Nelle donne affette da PCOS, la fosforilazione inibitoria del recettore dell’insulina e di IRS-1 da parte di serina-chinasi presenti nella cellula si ripercuote negativamente sulla via metabolica PI3K-Akt, senza interferire con la via mitogenica MAPK-ERK: l’insulino-resistenza è dunque selettiva (Diamanti-Kandarakis & Dunaif, 2012). Le cellule della teca, in particolare, rimangono sensibili all’azione steroidogenica dell’insulina, che agisce up-regolando i siti di legame per l’LH e stimolando l’attività del citocromo P450c17, essenziale per la produzione di androgeni (Rosenfield & Ehrmann, 2016). L’iperinsulinemia in combinazione con alti livelli di LH può inoltre indurre la luteinizzazione precoce delle cellule della granulosa, favorendo l’arresto della crescita follicolare e compromettendo l’ovulazione (Diamanti-Kandarakis & Dunaif, 2012).

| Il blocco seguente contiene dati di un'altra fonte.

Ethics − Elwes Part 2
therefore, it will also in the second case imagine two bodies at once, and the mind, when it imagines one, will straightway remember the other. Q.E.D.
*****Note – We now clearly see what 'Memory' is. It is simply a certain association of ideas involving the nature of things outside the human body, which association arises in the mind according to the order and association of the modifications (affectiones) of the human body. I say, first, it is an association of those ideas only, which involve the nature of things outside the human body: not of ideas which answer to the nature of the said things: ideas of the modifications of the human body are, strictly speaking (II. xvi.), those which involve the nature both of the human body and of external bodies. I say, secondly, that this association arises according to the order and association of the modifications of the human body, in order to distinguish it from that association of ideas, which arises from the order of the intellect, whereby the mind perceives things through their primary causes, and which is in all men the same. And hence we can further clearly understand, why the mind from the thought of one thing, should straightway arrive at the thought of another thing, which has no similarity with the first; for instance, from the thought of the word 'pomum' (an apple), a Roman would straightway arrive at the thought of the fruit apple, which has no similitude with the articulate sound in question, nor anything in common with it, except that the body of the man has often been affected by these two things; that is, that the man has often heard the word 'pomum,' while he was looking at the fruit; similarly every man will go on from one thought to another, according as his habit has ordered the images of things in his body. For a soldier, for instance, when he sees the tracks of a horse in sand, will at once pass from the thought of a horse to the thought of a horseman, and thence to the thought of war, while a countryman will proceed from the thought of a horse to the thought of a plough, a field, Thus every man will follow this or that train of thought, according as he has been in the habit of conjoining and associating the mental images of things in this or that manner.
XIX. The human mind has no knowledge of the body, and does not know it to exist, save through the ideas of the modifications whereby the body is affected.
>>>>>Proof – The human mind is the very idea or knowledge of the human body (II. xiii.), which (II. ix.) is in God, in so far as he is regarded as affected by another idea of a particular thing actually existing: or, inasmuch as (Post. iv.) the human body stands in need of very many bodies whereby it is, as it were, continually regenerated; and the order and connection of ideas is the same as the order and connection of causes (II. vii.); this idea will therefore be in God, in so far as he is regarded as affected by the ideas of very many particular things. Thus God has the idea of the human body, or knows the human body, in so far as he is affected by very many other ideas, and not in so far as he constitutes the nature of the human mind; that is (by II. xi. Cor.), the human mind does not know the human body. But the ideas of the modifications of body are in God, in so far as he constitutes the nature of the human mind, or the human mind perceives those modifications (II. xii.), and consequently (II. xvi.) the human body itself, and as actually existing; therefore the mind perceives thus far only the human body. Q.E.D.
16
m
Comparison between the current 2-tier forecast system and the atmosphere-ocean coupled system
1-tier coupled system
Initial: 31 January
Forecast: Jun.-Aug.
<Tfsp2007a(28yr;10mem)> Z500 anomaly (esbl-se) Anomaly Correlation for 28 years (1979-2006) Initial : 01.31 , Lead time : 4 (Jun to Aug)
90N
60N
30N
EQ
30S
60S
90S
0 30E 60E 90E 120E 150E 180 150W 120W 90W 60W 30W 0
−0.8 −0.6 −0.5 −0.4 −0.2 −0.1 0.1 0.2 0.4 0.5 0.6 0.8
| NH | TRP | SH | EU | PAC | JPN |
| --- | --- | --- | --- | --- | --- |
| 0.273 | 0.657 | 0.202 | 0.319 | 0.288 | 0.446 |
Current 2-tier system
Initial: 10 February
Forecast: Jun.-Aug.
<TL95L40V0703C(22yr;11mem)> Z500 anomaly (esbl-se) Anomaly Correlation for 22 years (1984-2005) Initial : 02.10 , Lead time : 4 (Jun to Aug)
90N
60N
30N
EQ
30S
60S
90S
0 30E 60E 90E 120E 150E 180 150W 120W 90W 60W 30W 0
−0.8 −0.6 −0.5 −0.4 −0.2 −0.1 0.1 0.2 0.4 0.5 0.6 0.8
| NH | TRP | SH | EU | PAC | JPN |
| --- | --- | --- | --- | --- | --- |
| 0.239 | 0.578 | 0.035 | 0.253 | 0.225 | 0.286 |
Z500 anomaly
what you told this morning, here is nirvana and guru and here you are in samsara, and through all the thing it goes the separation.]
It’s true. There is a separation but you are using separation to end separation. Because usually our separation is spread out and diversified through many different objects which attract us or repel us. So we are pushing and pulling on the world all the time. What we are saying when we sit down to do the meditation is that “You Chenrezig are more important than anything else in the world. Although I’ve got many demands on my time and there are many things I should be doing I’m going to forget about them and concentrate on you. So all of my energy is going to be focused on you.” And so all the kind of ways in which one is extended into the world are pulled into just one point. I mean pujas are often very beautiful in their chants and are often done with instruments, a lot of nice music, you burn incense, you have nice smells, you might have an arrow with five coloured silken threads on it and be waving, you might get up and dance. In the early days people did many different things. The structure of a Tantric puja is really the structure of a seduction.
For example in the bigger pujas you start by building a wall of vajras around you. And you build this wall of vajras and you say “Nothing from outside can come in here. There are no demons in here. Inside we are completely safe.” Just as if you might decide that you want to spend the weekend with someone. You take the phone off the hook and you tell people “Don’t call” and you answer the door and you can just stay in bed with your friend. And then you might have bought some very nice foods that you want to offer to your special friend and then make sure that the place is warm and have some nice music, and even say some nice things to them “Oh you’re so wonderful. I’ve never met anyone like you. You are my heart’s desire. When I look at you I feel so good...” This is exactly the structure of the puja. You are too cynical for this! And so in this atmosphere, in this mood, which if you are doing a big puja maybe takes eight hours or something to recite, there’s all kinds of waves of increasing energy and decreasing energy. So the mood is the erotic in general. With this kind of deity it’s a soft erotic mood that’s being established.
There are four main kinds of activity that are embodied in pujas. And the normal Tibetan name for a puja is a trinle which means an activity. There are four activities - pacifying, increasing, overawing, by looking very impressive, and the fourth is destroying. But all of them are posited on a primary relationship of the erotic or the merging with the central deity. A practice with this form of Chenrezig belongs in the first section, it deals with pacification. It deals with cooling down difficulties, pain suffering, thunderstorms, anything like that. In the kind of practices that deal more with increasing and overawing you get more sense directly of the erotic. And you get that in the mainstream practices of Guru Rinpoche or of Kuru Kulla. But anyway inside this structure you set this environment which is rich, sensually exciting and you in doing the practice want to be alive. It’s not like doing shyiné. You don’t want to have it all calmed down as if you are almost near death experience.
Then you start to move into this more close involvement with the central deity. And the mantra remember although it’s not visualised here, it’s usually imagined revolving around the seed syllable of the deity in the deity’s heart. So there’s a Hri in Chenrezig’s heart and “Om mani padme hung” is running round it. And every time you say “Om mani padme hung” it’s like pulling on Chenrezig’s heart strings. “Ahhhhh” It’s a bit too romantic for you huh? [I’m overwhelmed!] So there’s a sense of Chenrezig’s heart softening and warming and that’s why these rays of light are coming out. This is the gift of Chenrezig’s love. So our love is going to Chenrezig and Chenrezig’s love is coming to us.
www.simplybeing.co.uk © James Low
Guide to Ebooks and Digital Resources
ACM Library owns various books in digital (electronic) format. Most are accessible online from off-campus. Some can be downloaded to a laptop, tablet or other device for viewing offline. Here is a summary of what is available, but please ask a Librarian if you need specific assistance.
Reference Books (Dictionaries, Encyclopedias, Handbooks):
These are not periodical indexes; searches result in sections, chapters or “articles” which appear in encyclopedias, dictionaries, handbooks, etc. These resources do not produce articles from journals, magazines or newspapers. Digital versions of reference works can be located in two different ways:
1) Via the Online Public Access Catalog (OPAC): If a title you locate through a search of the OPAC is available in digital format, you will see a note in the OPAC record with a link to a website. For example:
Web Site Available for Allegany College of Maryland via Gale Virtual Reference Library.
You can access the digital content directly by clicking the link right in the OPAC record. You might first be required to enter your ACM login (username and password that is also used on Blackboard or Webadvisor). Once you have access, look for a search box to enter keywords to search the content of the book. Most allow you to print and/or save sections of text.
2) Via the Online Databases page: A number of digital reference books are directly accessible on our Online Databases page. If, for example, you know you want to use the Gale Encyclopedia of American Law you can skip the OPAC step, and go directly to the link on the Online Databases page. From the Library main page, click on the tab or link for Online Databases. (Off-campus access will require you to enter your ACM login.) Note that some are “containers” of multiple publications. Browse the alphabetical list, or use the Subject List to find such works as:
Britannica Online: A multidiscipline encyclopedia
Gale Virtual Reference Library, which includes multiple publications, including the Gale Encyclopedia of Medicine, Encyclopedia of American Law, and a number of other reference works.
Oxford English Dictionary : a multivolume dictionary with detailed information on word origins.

A livello delle ghiandole surrenali, elevate concentrazioni di insulina possono up- regolare l’espressione del citocromo P450c17 e incrementare l’attività di altri enzimi coinvolti nella steroidogenesi, amplificando la produzione di androgeni surrenalici indotta dall’ormone adrenocorticotropo (Rosenfield & Ehrmann, 2016). Un eccesso di androgeni surrenalici, in effetti, si registra nel 20-30% delle donne con PCOS (Torchen, 2017).

Infine, l’iperinsulinemia può sopprimere la produzione epatica della proteina legante gli ormoni sessuali (SHBG), aumentando la quota “libera” e quindi biologicamente attiva di diversi steroidi sessuali tra cui il testosterone, il di-idro-testosterone e l’estradiolo (Rosenfield & Ehrmann, 2016).

Oltre ad esacerbare l’iperandrogenismo, l’insulino-resistenza selettiva e la conseguente iperinsulinemia compensatoria possono favorire lo sviluppo dell’obesità e della sindrome metabolica. Il pathway PI3K-Akt, per esempio, a un certo punto si dirama, generando numerose vie collaterali ciascuna con una propria sensibilità all’insulina. Rispetto alla via che stimola l’uptake del glucosio, la via che inibisce la lipolisi e quella che up-regola il fattore di trascrizione lipogenico SREBP-1 sono più sensibili e, in caso di insulino-resistenza, vengono relativamente preservate (Kahn & Flier, 2000; Matsuzaka & Shimano, 2013). Questo spiega in che modo l’insulino- resistenza potrebbe favorire l’espansione del tessuto adiposo e dunque l’aumento di peso nelle donne con PCOS, ma - come vedremo - ha una profonda influenza anche sull’ipertrigliceridemia, l’ipercolesterolemia e la statosi epatica non alcolica (NAFLD), altre caratteristiche metaboliche spesso presenti nelle donne affette dalla sindrome.